State how many lines in the records below include the word "left". Give nothing but that number.
======
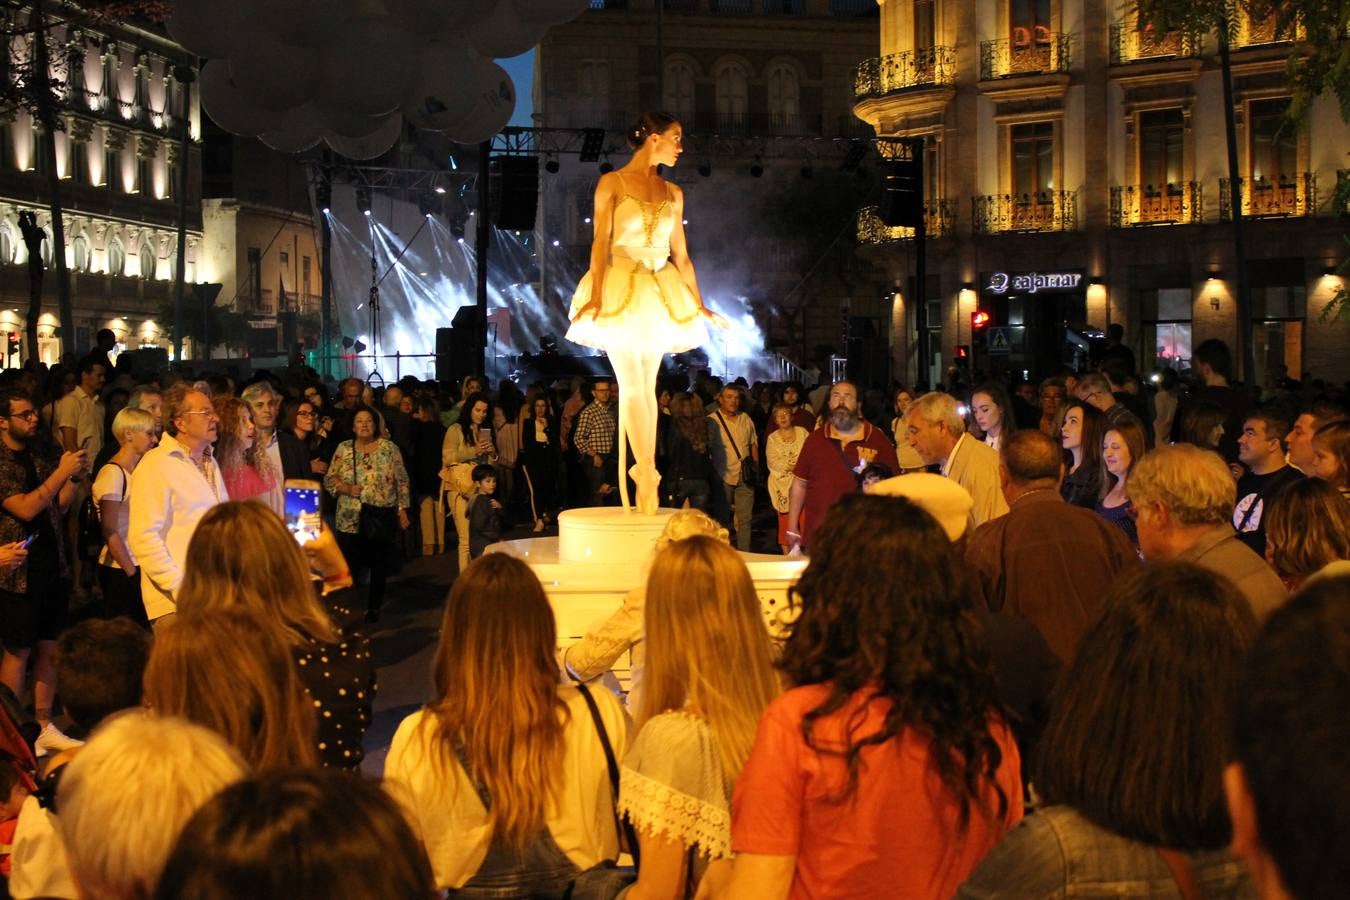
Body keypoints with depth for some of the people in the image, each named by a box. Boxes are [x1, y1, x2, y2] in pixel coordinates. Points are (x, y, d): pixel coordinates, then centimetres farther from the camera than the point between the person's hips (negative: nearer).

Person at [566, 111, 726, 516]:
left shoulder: (673, 193, 14)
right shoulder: (612, 183, 1)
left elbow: (680, 255, 17)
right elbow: (601, 243, -7)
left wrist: (699, 304, 14)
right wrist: (596, 297, -19)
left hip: (659, 293, 5)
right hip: (620, 289, -4)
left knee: (647, 388, 4)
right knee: (632, 385, -11)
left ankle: (645, 478, 5)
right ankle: (647, 471, -13)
======
# Solution to this problem
6